12:00pm – 12:20pm: Daniel Higginbottom 

Silicon colour centres for quantum networks

The performance of quantum networks for long-distance communication, sensing, and distributed quantum computing will be contingent upon the quality of their light-matter interconnects. For networks at scale, these interconnects should be manufacturable and deployable. Solid-state colour centres are single-photon emitters which may offer optically-coupled spin qubit registers for deployable entanglement distribution networks. Of the potential semiconductor hosts, silicon is an ideal platform for commercial quantum technologies. It is a “semiconductor vacuum” with record-setting spin qubit performance, and silicon nanofabrication is an advanced industrial process and the backbone of the microelectronics industry. Although they were neglected until quite recently, silicon colour centres are now established as a quantum platform with technological appeal: they emit in or near the optical telecommunications bands, host intrinsic spin qubit registers, and integrate directly with photonic and electronic circuits on chip. In this talk I will discuss progress in engineering networked silicon colour centre devices and identify emerging candidates from the rapidly expanding alphabet of silicon colour centres. I will summarize recent results with the T centre, a CCH defect in silicon, establishing key capabilities for quantum networks including efficient emission, memory qubit protection, and spectral emission tuning. These results illustrate how silicon colour centres may be deployed as an on-chip spin-photon quantum processor, and how these processors may be connected over optical fibre in a metropolitan-scale quantum internet.

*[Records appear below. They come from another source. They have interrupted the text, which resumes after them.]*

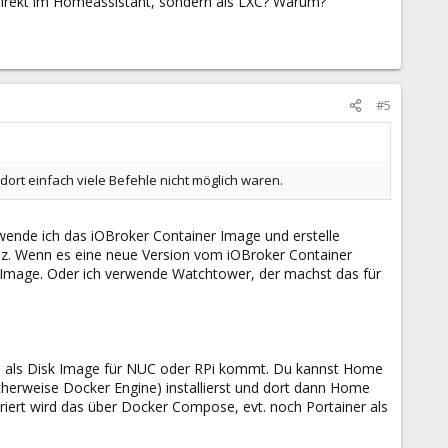
direkt im Homeassistant, sondern als LXC? Warum?
#5
 dort einfach viele Befehle nicht möglich waren.
wende ich das iOBroker Container Image und erstelle
anz. Wenn es eine neue Version vom iOBroker Container
n Image. Oder ich verwende Watchtower, der machst das für
 als Disk Image für NUC oder RPi kommt. Du kannst Home
icherweise Docker Engine) installierst und dort dann Home
striert wird das über Docker Compose, evt. noch Portainer als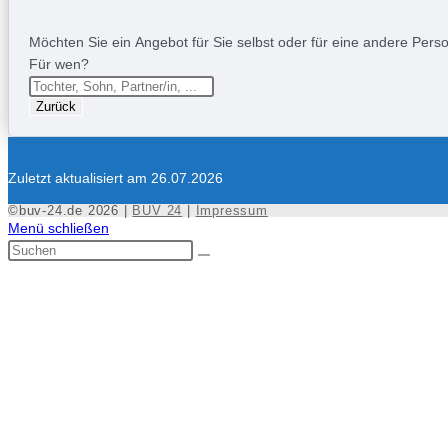
Möchten Sie ein Angebot für Sie selbst oder für eine andere Person
Für wen?
Zurück
Zuletzt aktualisiert am 26.07.2026
©buv-24.de 2026 |
BUV 24
|
Impressum
Menü schließen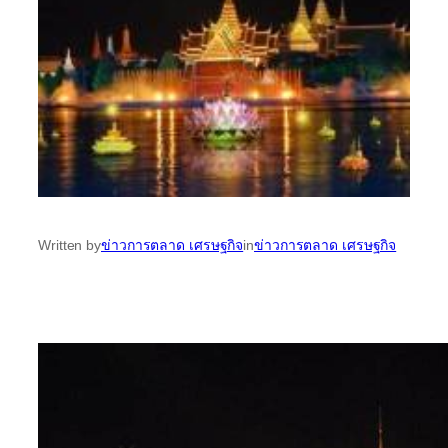
Written by
ข่าวการตลาด เศรษฐกิจ
in
ข่าวการตลาด เศรษฐกิจ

12:20pm – 12:40pm: Saasha Joshi 

Data-Efficient Optimization of Black-Box Models Using Quantum Surrogates in Bayesian Optimization  

This talk presents Quantum Bayesian Optimization (QBO), a data-efficient framework for optimizing complex systems that are unknown or costly to evaluate. By leveraging quantum-enhanced models, QBO captures subtle correlations in domains such as game theory and finance, enabling faster identification of solutions with fewer evaluations. The talk also highlights Canada’s first Quantum Computing Sandbox (QCS) by FABrIC and CMC Microsystems, which aims to accelerate the adoption of quantum computing technology in Canada by providing technical expertise and enabling access to state-of-theart quantum computing platforms.